How to complete this task
Any image found in the entries is to be skipped; the rest is returned word for word.
[[ Exercise inputs open ]]
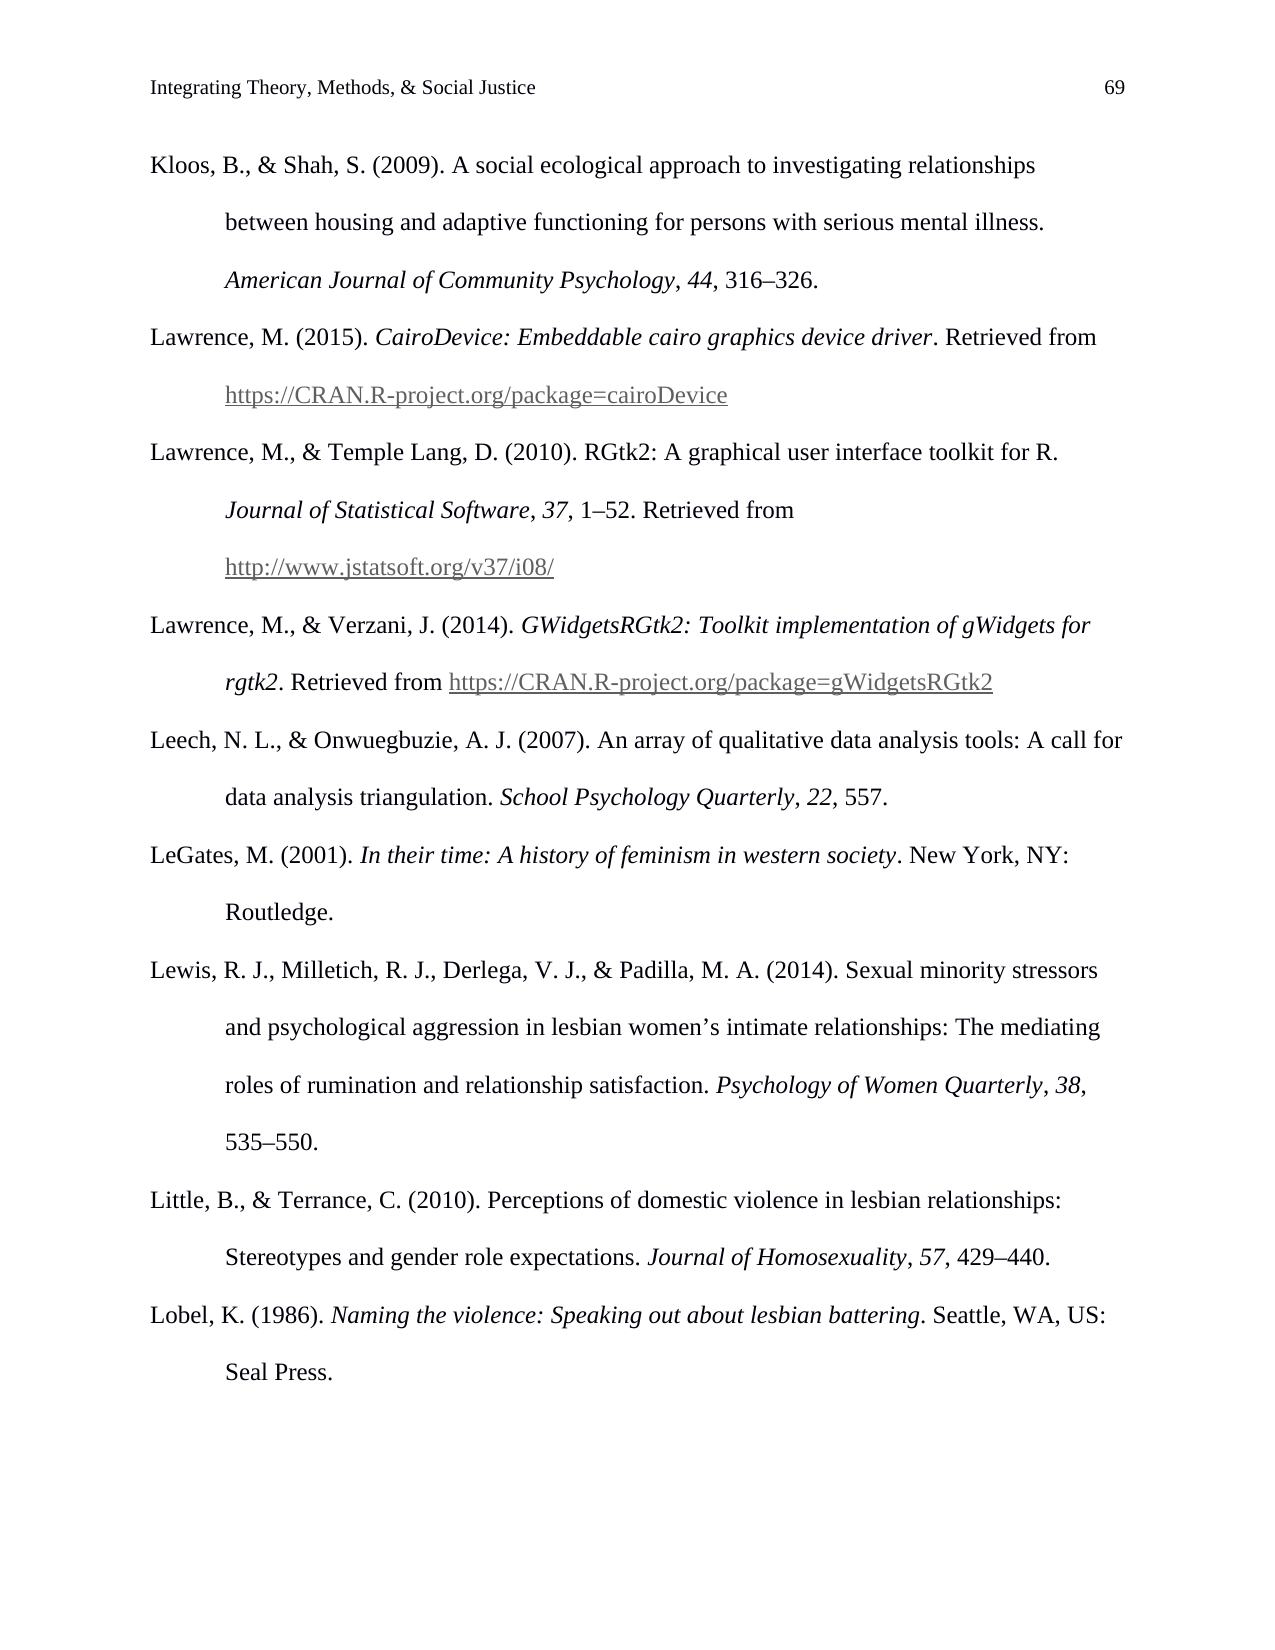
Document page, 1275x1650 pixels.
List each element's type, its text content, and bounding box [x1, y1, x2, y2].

text Lewis, R. J., Milletich, R. J., Derlega, V. J., & Padilla, M. A. (2014). Sexual minority stressors and psychological aggression in lesbian women’s intimate relationships: The mediating roles of rumination and relationship satisfaction. Psychology of Women Quarterly, 38, 535–550. [150, 955, 1125, 1156]
text Lawrence, M. (2015). CairoDevice: Embeddable cairo graphics device driver. Retrieved from https://CRAN.R-project.org/package=cairoDevice [150, 322, 1125, 409]
text Leech, N. L., & Onwuegbuzie, A. J. (2007). An array of qualitative data analysis tools: A call for data analysis triangulation. School Psychology Quarterly, 22, 557. [150, 725, 1125, 811]
text LeGates, M. (2001). In their time: A history of feminism in western society. New York, NY: Routledge. [150, 840, 1125, 926]
text Lawrence, M., & Verzani, J. (2014). GWidgetsRGtk2: Toolkit implementation of gWidgets for rgtk2. Retrieved from https://CRAN.R-project.org/package=gWidgetsRGtk2 [150, 610, 1125, 696]
text Little, B., & Terrance, C. (2010). Perceptions of domestic violence in lesbian relationships: Stereotypes and gender role expectations. Journal of Homosexuality, 57, 429–440. [150, 1185, 1125, 1271]
text Kloos, B., & Shah, S. (2009). A social ecological approach to investigating relationships between housing and adaptive functioning for persons with serious mental illness. American Journal of Community Psychology, 44, 316–326. [150, 150, 1125, 294]
text Lobel, K. (1986). Naming the violence: Speaking out about lesbian battering. Seattle, WA, US: Seal Press. [150, 1300, 1125, 1386]
text Lawrence, M., & Temple Lang, D. (2010). RGtk2: A graphical user interface toolkit for R. Journal of Statistical Software, 37, 1–52. Retrieved from http://www.jstatsoft.org/v37/i08/ [150, 437, 1125, 581]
[[ Exercise inputs closed ]]
Exercise solution
Document page, 1275x1650 pixels.
List each element's type, its text content, and bounding box [x1, y1, x2, y2].

text Lewis, R. J., Milletich, R. J., Derlega, V. J., & Padilla, M. A. (2014). Sexual minority stressors and psychological aggression in lesbian women’s intimate relationships: The mediating roles of rumination and relationship satisfaction. Psychology of Women Quarterly, 38, 535–550. [150, 955, 1125, 1156]
text Lawrence, M. (2015). CairoDevice: Embeddable cairo graphics device driver. Retrieved from https://CRAN.R-project.org/package=cairoDevice [150, 322, 1125, 409]
text Leech, N. L., & Onwuegbuzie, A. J. (2007). An array of qualitative data analysis tools: A call for data analysis triangulation. School Psychology Quarterly, 22, 557. [150, 725, 1125, 811]
text LeGates, M. (2001). In their time: A history of feminism in western society. New York, NY: Routledge. [150, 840, 1125, 926]
text Lawrence, M., & Verzani, J. (2014). GWidgetsRGtk2: Toolkit implementation of gWidgets for rgtk2. Retrieved from https://CRAN.R-project.org/package=gWidgetsRGtk2 [150, 610, 1125, 696]
text Little, B., & Terrance, C. (2010). Perceptions of domestic violence in lesbian relationships: Stereotypes and gender role expectations. Journal of Homosexuality, 57, 429–440. [150, 1185, 1125, 1271]
text Kloos, B., & Shah, S. (2009). A social ecological approach to investigating relationships between housing and adaptive functioning for persons with serious mental illness. American Journal of Community Psychology, 44, 316–326. [150, 150, 1125, 294]
text Lobel, K. (1986). Naming the violence: Speaking out about lesbian battering. Seattle, WA, US: Seal Press. [150, 1300, 1125, 1386]
text Lawrence, M., & Temple Lang, D. (2010). RGtk2: A graphical user interface toolkit for R. Journal of Statistical Software, 37, 1–52. Retrieved from http://www.jstatsoft.org/v37/i08/ [150, 437, 1125, 581]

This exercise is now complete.